In 1833, MS. Found in a Bottle (Message found in a bottle) won first prize in the Baltimore Saturday Visitor. Some speculate
that this work of Poe's was inspired by Samuel Coleridge's "The Rime of the Ancient Mariner," but Poe himself made a note at the end of the piece in which he makes reference to a Mercator map. A Mercator map of the period featured a black mountain at one of the Earth's poles. In Poe's day, some believed this to be a possibility, and he used the same idea in his story. Today, the notion of a huge black mountain at one of the earth's poles is quaint, but Poe saw the need to excuse his use of it in his story by pointing out that it wasn't until many years after he'd written MS. Found in a
Bottle that he actually saw a Mercator map.

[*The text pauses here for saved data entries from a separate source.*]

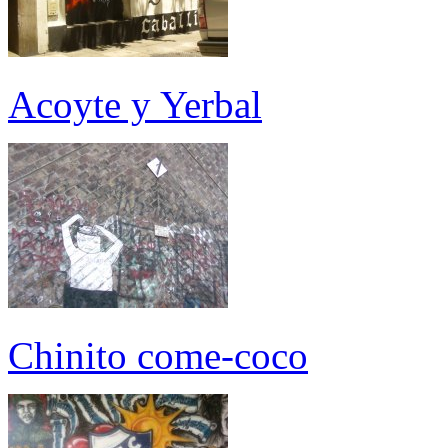
Acoyte y Yerbal
Chinito come-coco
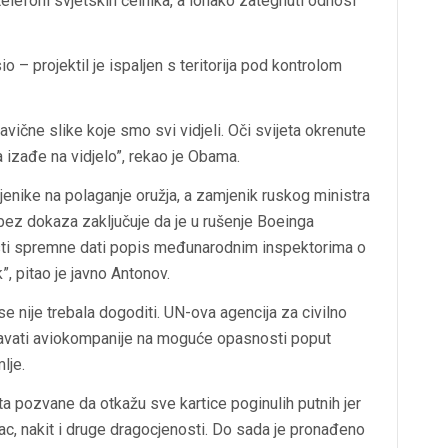
 telefoni svjetskih čelnika, a ionako zategnuti odnosi
o – projektil je ispaljen s teritorija pod kontrolom
avične slike koje smo svi vidjeli. Oči svijeta okrenute
a izađe na vidjelo”, rekao je Obama.
nike na polaganje oružja, a zamjenik ruskog ministra
 bez dokaza zaključuje da je u rušenje Boeinga
lasti spremne dati popis međunarodnim inspektorima o
, pitao je javno Antonov.
se nije trebala dogoditi. UN-ova agencija za civilno
ravati aviokompanije na moguće opasnosti poput
lje.
a pozvane da otkažu sve kartice poginulih putnih jer
ovac, nakit i druge dragocjenosti. Do sada je pronađeno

While in some ways this is a typical story of a ghost ship, it is also a story about the uknown. Before mankind found the means to traverse the poles--the Arctic and Antarctic--there was much speculation as to what could be there. If there could be anything living there, and indeed, what would happen to anyone living who went to one of the poles. To a great extent, this is Poe's attempt to answer this question.
He starts off with a skeptical scientist, who maintains his air of aloofness and rationality throughout the piece. Not once does the main
narrator lose his head, not even when it's wholly apparent that his ship is going down, and his only chance to live is to board a sort of Flying Dutchman.
The narrator takes this all into account from a scientific viewpoint. Even when the spectral ship begins to go south, the crew ignores him and it's probable he won't make it out of his predicament alive, he still does not panic. Through his calm, Poe hopes to increase the dread of the reader. The wise absorber of fiction must already know that science cannot prevail in the world of the supernatural. Despite this device, MS. Found in a Bottle will probably miss the mark to a modern day reader, who is more likely to be distracted by the facts of what the narrator sees as he goes towards the south pole, and begin a comparison against current knowledge to that degree.
Still, it does chill the heart to think that a man so doomed can hold out hope that reason can pull through in an unreasonable world. As this is supposed to be a message found in a bottle, the ending of this story is ambiguous, and leaves the reader wondering if the narrator is still traveling the high seas as a member of the ghost ship crew.